_Problem requirements:_ Which lines in the records below mention the word "makeup"? Copy each one out.

_Extracted data:_
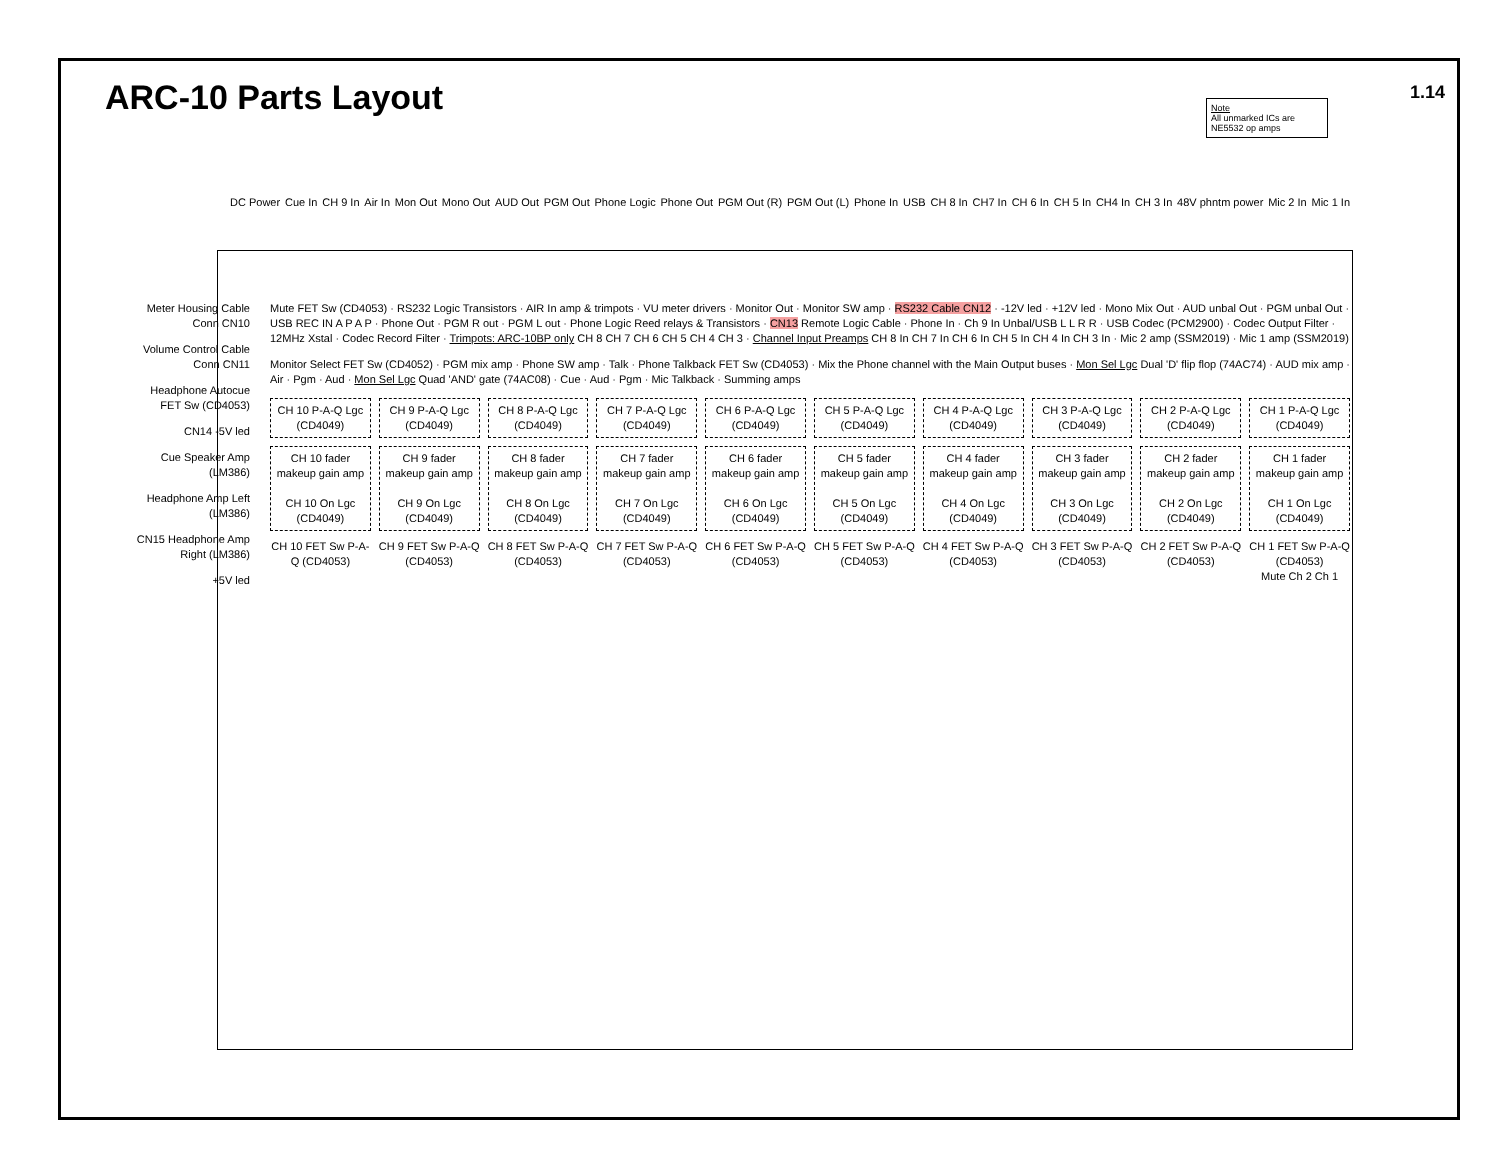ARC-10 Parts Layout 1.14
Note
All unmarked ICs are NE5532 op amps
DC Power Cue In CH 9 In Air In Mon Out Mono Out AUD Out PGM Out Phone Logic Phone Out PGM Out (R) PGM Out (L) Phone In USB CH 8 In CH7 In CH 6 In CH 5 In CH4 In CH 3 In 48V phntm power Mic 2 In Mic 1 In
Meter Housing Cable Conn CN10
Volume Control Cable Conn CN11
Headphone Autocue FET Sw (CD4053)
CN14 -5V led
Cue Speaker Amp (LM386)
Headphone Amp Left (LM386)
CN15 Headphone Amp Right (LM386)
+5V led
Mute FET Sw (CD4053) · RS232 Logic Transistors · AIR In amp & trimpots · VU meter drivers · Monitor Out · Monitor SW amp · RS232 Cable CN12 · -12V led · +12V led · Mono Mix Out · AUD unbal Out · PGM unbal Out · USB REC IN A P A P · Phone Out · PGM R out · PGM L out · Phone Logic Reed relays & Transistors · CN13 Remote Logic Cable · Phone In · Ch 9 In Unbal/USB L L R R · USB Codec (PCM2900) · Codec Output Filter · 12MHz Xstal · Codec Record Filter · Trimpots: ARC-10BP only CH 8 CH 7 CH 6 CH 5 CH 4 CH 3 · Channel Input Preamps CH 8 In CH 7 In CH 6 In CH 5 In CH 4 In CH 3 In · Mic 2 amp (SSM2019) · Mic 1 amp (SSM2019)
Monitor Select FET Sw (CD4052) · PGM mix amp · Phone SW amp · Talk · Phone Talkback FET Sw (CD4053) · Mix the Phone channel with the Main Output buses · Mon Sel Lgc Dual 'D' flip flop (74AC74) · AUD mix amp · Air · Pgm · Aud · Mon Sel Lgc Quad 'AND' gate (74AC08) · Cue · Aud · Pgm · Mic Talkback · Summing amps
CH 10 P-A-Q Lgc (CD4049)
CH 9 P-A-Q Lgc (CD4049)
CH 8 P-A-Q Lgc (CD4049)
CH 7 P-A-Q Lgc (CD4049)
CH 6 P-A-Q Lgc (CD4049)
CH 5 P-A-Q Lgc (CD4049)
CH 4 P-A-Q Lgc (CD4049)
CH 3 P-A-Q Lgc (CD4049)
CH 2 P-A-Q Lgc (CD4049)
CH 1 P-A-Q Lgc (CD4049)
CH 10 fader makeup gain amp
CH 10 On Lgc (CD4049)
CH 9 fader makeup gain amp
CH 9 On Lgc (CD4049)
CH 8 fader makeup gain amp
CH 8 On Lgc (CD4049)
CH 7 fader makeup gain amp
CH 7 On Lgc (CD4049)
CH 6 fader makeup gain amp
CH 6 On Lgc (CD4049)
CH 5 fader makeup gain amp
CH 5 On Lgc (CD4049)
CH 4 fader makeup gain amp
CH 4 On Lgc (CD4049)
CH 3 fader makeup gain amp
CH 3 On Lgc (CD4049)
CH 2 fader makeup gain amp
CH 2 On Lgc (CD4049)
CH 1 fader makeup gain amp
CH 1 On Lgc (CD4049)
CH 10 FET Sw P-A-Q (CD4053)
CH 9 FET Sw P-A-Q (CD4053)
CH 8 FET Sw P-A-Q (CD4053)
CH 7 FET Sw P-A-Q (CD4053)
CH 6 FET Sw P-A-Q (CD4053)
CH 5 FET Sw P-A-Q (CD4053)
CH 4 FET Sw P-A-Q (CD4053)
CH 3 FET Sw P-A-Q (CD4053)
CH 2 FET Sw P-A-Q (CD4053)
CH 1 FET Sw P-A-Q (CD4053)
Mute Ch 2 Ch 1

_Output below:_
CH 10 fader makeup gain amp
CH 9 fader makeup gain amp
CH 8 fader makeup gain amp
CH 7 fader makeup gain amp
CH 6 fader makeup gain amp
CH 5 fader makeup gain amp
CH 4 fader makeup gain amp
CH 3 fader makeup gain amp
CH 2 fader makeup gain amp
CH 1 fader makeup gain amp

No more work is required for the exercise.